## Start Raw data

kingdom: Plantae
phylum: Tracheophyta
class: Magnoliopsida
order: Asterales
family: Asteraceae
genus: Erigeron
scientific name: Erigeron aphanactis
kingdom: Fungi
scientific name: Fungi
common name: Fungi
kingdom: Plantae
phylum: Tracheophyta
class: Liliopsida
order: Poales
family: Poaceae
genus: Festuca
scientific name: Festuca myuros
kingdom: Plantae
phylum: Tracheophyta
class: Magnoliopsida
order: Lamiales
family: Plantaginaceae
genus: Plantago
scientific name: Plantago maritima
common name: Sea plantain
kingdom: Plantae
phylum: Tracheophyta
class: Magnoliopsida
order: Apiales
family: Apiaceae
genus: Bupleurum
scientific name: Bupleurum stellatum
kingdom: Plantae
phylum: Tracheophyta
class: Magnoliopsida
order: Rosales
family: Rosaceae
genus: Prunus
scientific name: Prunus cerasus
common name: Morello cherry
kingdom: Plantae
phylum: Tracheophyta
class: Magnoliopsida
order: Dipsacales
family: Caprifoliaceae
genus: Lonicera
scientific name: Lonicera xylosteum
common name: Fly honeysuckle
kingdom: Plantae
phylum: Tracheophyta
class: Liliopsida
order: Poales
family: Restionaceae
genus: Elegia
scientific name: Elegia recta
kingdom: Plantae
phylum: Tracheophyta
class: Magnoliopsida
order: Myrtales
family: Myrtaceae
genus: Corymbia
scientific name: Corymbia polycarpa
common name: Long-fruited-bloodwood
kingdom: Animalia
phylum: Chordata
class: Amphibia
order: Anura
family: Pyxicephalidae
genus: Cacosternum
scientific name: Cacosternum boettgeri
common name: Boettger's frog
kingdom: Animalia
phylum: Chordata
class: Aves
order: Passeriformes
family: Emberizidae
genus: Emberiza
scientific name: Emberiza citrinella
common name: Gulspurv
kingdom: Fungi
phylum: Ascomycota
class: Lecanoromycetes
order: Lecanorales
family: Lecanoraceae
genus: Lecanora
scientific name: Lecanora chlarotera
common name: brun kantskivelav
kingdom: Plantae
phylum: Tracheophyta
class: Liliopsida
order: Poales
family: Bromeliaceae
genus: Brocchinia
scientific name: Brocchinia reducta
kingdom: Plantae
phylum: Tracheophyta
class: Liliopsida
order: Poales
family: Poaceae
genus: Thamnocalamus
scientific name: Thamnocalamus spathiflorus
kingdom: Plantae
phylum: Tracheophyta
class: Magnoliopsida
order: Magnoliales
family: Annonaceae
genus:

## End Raw data

- [Given problem]:
Arrange every line of the records above as a Markdown table with the columns Row and Line. Number each row and leave out blank lines.

- [Expected answer]:
| Row | Line |
|---|---|
| 1 | kingdom: Plantae |
| 2 | phylum: Tracheophyta |
| 3 | class: Magnoliopsida |
| 4 | order: Asterales |
| 5 | family: Asteraceae |
| 6 | genus: Erigeron |
| 7 | scientific name: Erigeron aphanactis |
| 8 | kingdom: Fungi |
| 9 | scientific name: Fungi |
| 10 | common name: Fungi |
| 11 | kingdom: Plantae |
| 12 | phylum: Tracheophyta |
| 13 | class: Liliopsida |
| 14 | order: Poales |
| 15 | family: Poaceae |
| 16 | genus: Festuca |
| 17 | scientific name: Festuca myuros |
| 18 | kingdom: Plantae |
| 19 | phylum: Tracheophyta |
| 20 | class: Magnoliopsida |
| 21 | order: Lamiales |
| 22 | family: Plantaginaceae |
| 23 | genus: Plantago |
| 24 | scientific name: Plantago maritima |
| 25 | common name: Sea plantain |
| 26 | kingdom: Plantae |
| 27 | phylum: Tracheophyta |
| 28 | class: Magnoliopsida |
| 29 | order: Apiales |
| 30 | family: Apiaceae |
| 31 | genus: Bupleurum |
| 32 | scientific name: Bupleurum stellatum |
| 33 | kingdom: Plantae |
| 34 | phylum: Tracheophyta |
| 35 | class: Magnoliopsida |
| 36 | order: Rosales |
| 37 | family: Rosaceae |
| 38 | genus: Prunus |
| 39 | scientific name: Prunus cerasus |
| 40 | common name: Morello cherry |
| 41 | kingdom: Plantae |
| 42 | phylum: Tracheophyta |
| 43 | class: Magnoliopsida |
| 44 | order: Dipsacales |
| 45 | family: Caprifoliaceae |
| 46 | genus: Lonicera |
| 47 | scientific name: Lonicera xylosteum |
| 48 | common name: Fly honeysuckle |
| 49 | kingdom: Plantae |
| 50 | phylum: Tracheophyta |
| 51 | class: Liliopsida |
| 52 | order: Poales |
| 53 | family: Restionaceae |
| 54 | genus: Elegia |
| 55 | scientific name: Elegia recta |
| 56 | kingdom: Plantae |
| 57 | phylum: Tracheophyta |
| 58 | class: Magnoliopsida |
| 59 | order: Myrtales |
| 60 | family: Myrtaceae |
| 61 | genus: Corymbia |
| 62 | scientific name: Corymbia polycarpa |
| 63 | common name: Long-fruited-bloodwood |
| 64 | kingdom: Animalia |
| 65 | phylum: Chordata |
| 66 | class: Amphibia |
| 67 | order: Anura |
| 68 | family: Pyxicephalidae |
| 69 | genus: Cacosternum |
| 70 | scientific name: Cacosternum boettgeri |
| 71 | common name: Boettger's frog |
| 72 | kingdom: Animalia |
| 73 | phylum: Chordata |
| 74 | class: Aves |
| 75 | order: Passeriformes |
| 76 | family: Emberizidae |
| 77 | genus: Emberiza |
| 78 | scientific name: Emberiza citrinella |
| 79 | common name: Gulspurv |
| 80 | kingdom: Fungi |
| 81 | phylum: Ascomycota |
| 82 | class: Lecanoromycetes |
| 83 | order: Lecanorales |
| 84 | family: Lecanoraceae |
| 85 | genus: Lecanora |
| 86 | scientific name: Lecanora chlarotera |
| 87 | common name: brun kantskivelav |
| 88 | kingdom: Plantae |
| 89 | phylum: Tracheophyta |
| 90 | class: Liliopsida |
| 91 | order: Poales |
| 92 | family: Bromeliaceae |
| 93 | genus: Brocchinia |
| 94 | scientific name: Brocchinia reducta |
| 95 | kingdom: Plantae |
| 96 | phylum: Tracheophyta |
| 97 | class: Liliopsida |
| 98 | order: Poales |
| 99 | family: Poaceae |
| 100 | genus: Thamnocalamus |
| 101 | scientific name: Thamnocalamus spathiflorus |
| 102 | kingdom: Plantae |
| 103 | phylum: Tracheophyta |
| 104 | class: Magnoliopsida |
| 105 | order: Magnoliales |
| 106 | family: Annonaceae |
| 107 | genus: |